DATASET EXCERPT ▸
▬▬▬

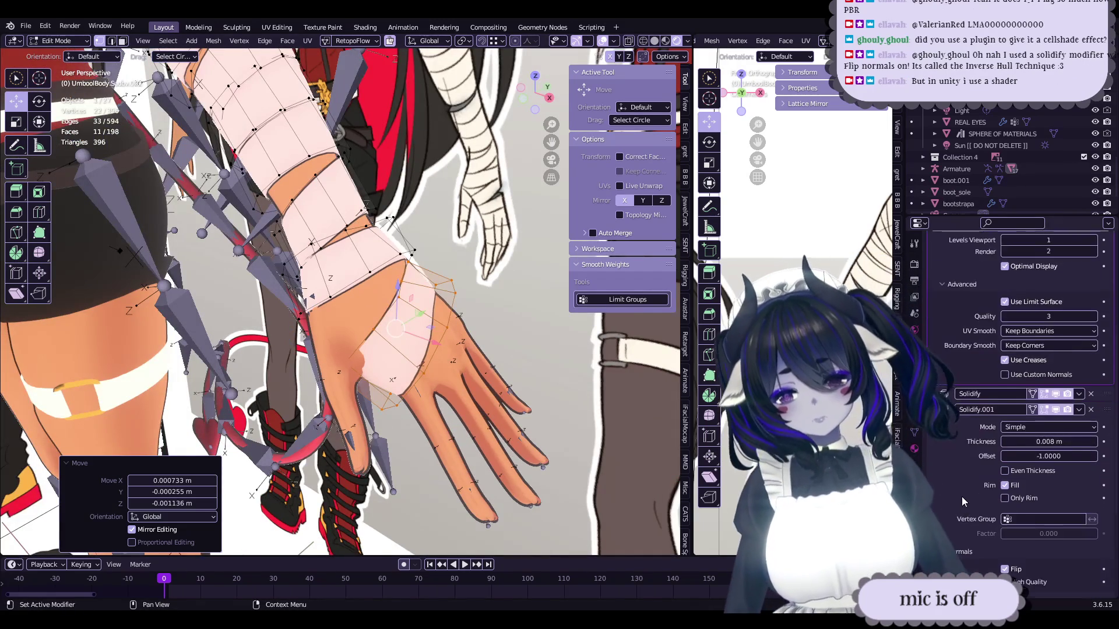
pyautogui.scroll(-3, 962, 501)
pyautogui.moveTo(466, 350); pyautogui.dragTo(408, 303, button='middle')
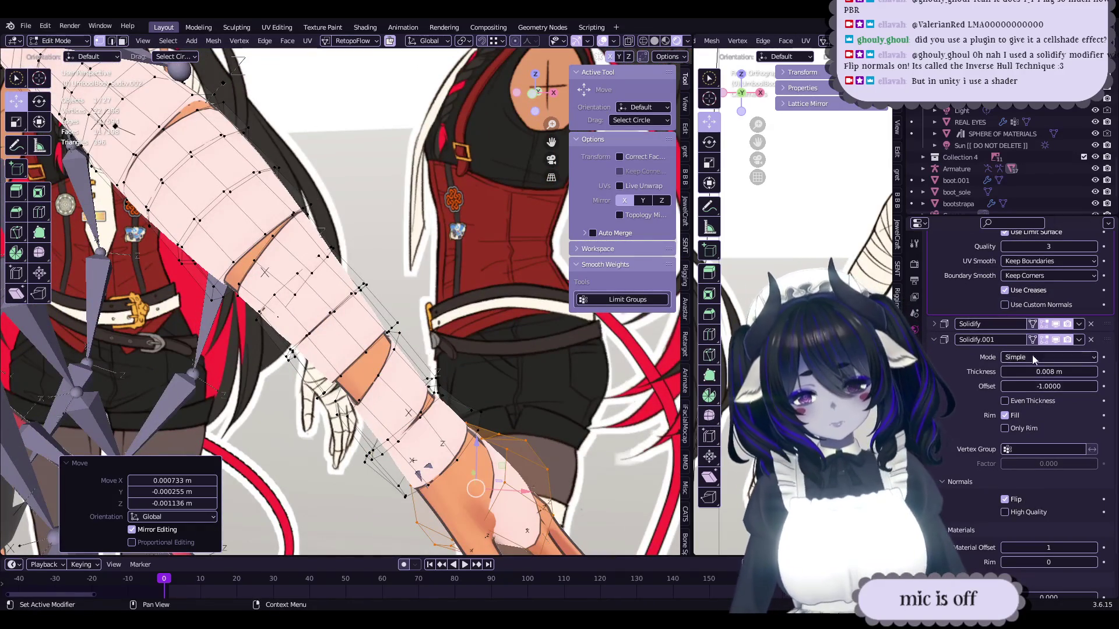
pyautogui.scroll(-3, 1025, 477)
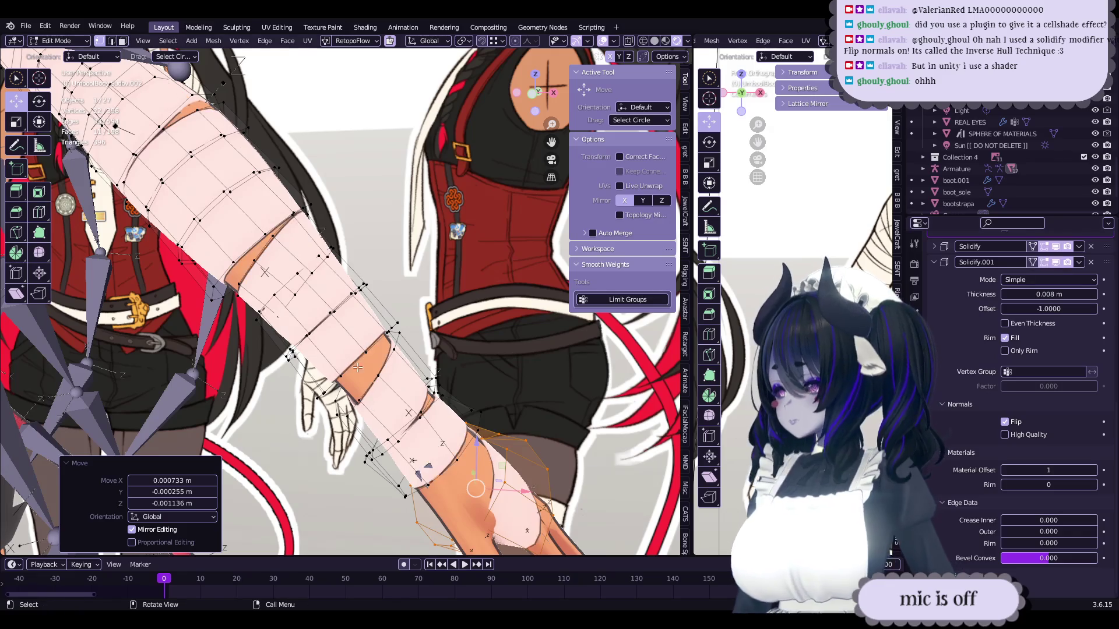
pyautogui.scroll(10, 373, 341)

▬▬▬

WHAT IS NEEDED ▸
The task calls for duplicating the data exactly, with no images kept.

COMPLETED EXERCISE ▸
pyautogui.scroll(-3, 962, 501)
pyautogui.moveTo(466, 350); pyautogui.dragTo(408, 303, button='middle')
pyautogui.scroll(-3, 1025, 477)
pyautogui.scroll(10, 373, 341)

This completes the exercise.